You just basically specify what column has the counts in it in and you get an expanded dataframe in return.
import pandas as pd
df = pd.DataFrame({'class 1': ['A','B','C','A'],
'class 2': [ 1, 2, 3, 1],
'count': [ 3, 3, 3, 1]})
print df,"\n"
def f(group, *args):
row = group.irow(0)
Dict = {}
row_dict = row.to_dict()
for item in row_dict: Dict[item] = [row[item]] * row[args[0]]
return pd.DataFrame(Dict)
def ExpandRows(df,WeightsColumnName):
df_expand = df.groupby(df.columns.tolist(), group_keys=False).apply(f,WeightsColumnName).reset_index(drop=True)
return df_expand
df_expanded = ExpandRows(df,'count')
print df_expanded
Returns:
class 1 class 2 count
0 A 1 3
1 B 2 3
2 C 3 3
3 A 1 1
class 1 class 2 count
0 A 1 1
1 A 1 3
2 A 1 3
3 A 1 3
4 B 2 3
5 B 2 3
6 B 2 3
7 C 3 3
8 C 3 3
9 C 3 3
With regards to speed, my base df is 10 columns by ~6k rows and when expanded is ~100,000 rows takes ~7 seconds. I'm not sure in this case if grouping is necessary or wise since it's taking all the columns to group form, but hey whatever only 7 seconds.
There is even a simpler and significantly more efficient solution.
I had to make similar modification for a table of about 3.5M rows, and the previous suggested solutions were extremely slow.
A better way is to use numpy's repeat procedure for generating a new index in which each row index is repeated multiple times according to its given count, and use iloc to select rows of the original table according to this index:
import pandas as pd
import numpy as np
df = pd.DataFrame({'class': ['A', 'B', 'C'], 'count': [1, 0, 2]})

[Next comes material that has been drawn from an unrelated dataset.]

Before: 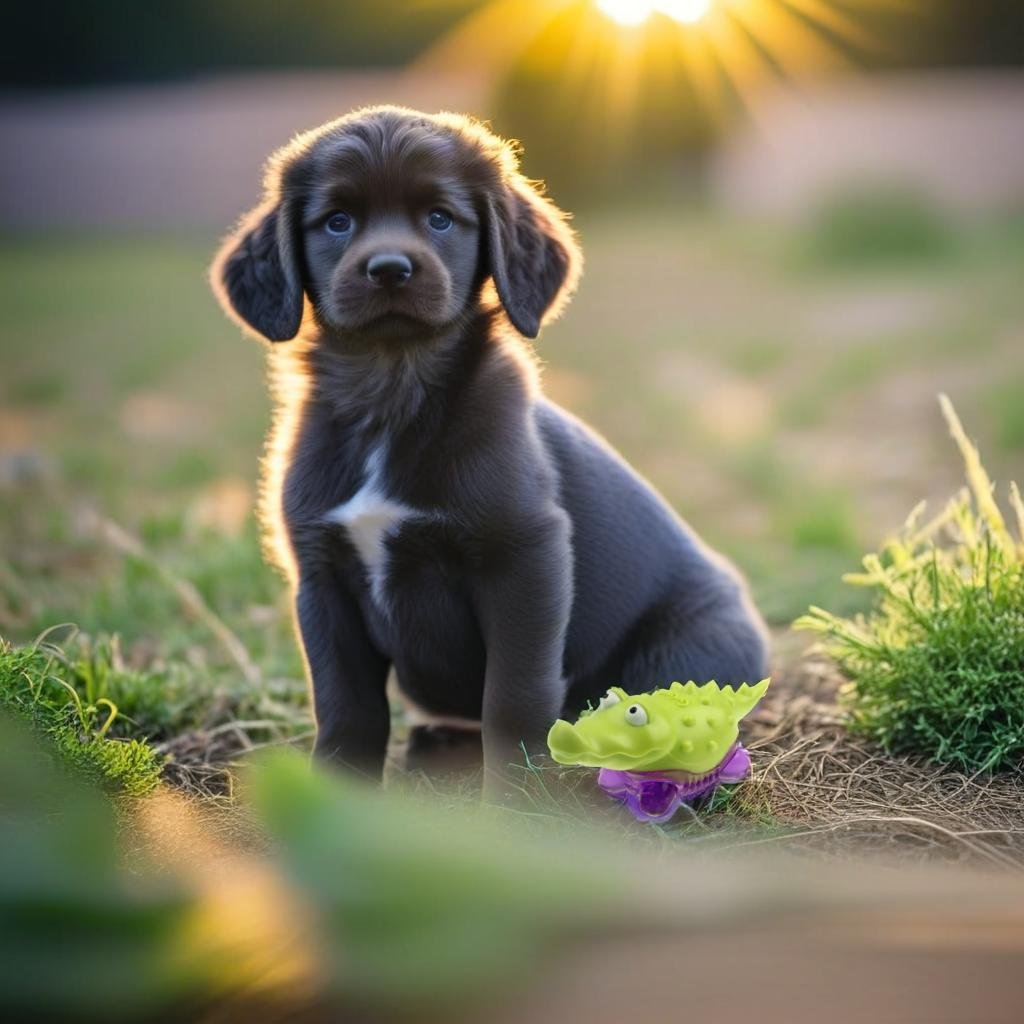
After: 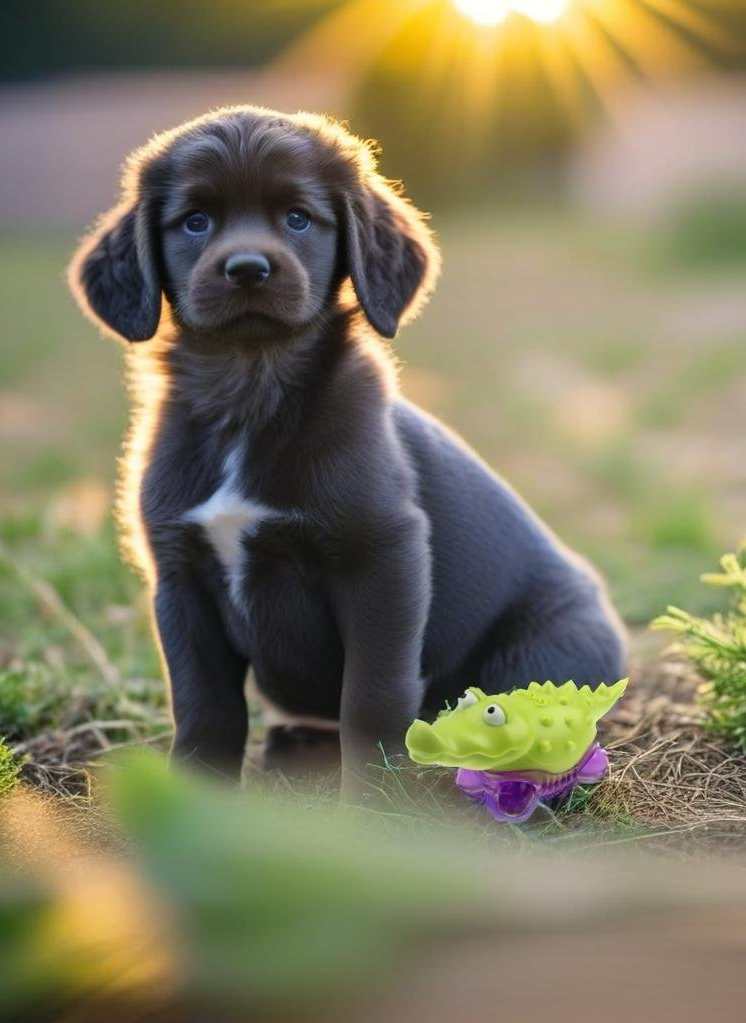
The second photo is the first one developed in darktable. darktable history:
crop: left 13.895%, top 0%, right 13.232%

spread_ixs = np.repeat(range(len(df)), df['count'])
spread_ixs
array([0, 2, 2])
df.iloc[spread_ixs, :].drop(columns='count').reset_index(drop=True)
class
0 A
1 C
2 C
This question is very old and the answers do not reflect pandas modern capabilities. You can use iterrows to loop over every row and then use the DataFrame constructor to create new DataFrames with the correct number of rows. Finally, use pd.concat to concatenate all the rows together.
pd.concat([pd.DataFrame(data=[row], index=range(row['count']))
for _, row in df.iterrows()], ignore_index=True)
class count
0 A 1
1 C 2
2 C 2
This has the benefit of working with any size DataFrame.